Ada perbedaan yang substansial antara mekanisme Pengadilan HAM dengan KKR :
- Sifat penyelidikan. Penyelidikan melalui UU Pengadilan HAM bersifat yudisial. Sedangkan penyelidikan melalui UU KKR bersifat non-yudisial. Untuk menentukan apakah suatu kejahatan masuk kedalam kategori pelanggaran berat HAM atau tidak, biasanya dilakukan penyelidikan oleh Komnas HAM ( Pasal 18 ). Sementara untuk mekanisme KKR penyelidikannya dilakukan oleh Sub-komisi Penyelidikan dan Klarifikasi ( UU No.27/2004 Pasal 18 ).
- Mekanisme Pengadilan HAM berfungsi untuk meminta tanggungjawab pidana atas kejahatan yang terjadi dengan mengadili dan menghukum pelaku serta memberikan kompensasi, rehabilitasi, dan restitusi kepada korban.
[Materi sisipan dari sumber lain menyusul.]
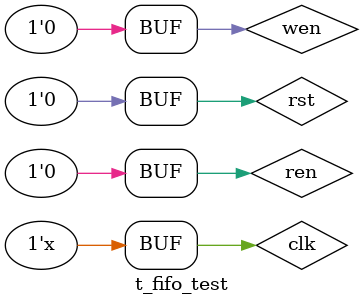
<source format=v>
`timescale 1ns / 1ps

module t_fifo_test;

reg clk				;
reg rst             ;
reg wen             ;
wire [9:0]waddr      ;
wire [7:0]data_in    ;
wire full           ;
wire wen_wire;
wire [9:0]count     ;
reg ren             ;
wire [9:0]raddr      ;
wire[7:0]data_out   ;
wire empty          ;
wire ren_wire;



always #20 clk = ~clk;

initial begin
clk =0;
rst =1;
wen =0;
ren =0;
#100

rst =0;
wen =1;
#40880
wen =0;

end

fifo_test fifo_test
(
.clk		(clk	 ),	
.rst        (rst     ),
.wen        (wen     ),
.ren        (ren     ),
.waddr      (waddr   ),
.raddr      (raddr   ),
.count      (count   ),
.data_in    (data_in ),
.data_out   (data_out),
.wen_wire   (wen_wire),
.ren_wire    (ren_wire),
.full       (full    ),
.empty      (empty   )
);
endmodule

</source>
Sementara mekanisme KKR lebih bertujuan pada rekonsiliasi, meskipun faktor pengungkapan kebenaran amat penting.
- Yuridiksi waktu. Mekanisme KKR hanya berlaku untuk kasus-kasus yang terjadi sebelum November 2000 sama seperti Yuridiksi waktu untuk Pengadilan HAM ad hoc. Sementara untuk UU No.26/2000 berlaku baik setelah November 2000 maupun berlaku surut (retroaktif) sebelum November 2000.
Dimanakah letak hubungan antara Pengadilan HAM dan KKR ?
Hubungan kedua mekanisme ini-Pengadilan HAM dan KKR bersifat substitutif artinya kedua mekanisme tidak bisa digunakan untuk menangani kasus yang sama. Hal ini diatur pada Pasal 44 UU No. 27/2004, yang berbunyi:
"Pelanggaran Hak Asasi Manusia yang berat telah diungkapkan dan diselesaikan oleh komisi, perkaranya tidak dapat diajukan lagi kepada pengadilan Hak Asasi Manusia ad hoc"
Mekanisme Pengadilan HAM dan KKR hanya berhubungan ketika setelah dibuktikan terjadi pelanggaran berat HAM, si pelaku menolak kebenaran dan mengakui kesalahan. Ini tercantum dalam Pasal 29 ayat (3) UU No. 27/2004:
"Dalam hal pelaku tidak bersedia mengakui kebenaran dan kesalahannya serta tidak bersedia menyesali perbuatannya, maka pelaku pelanggaran Hak Asasi Manusia yang berat tersebut kehilangan hak mendapat amnesti dan diajukan ke Pengadilan Hak Asasi Manusia Ad hoc".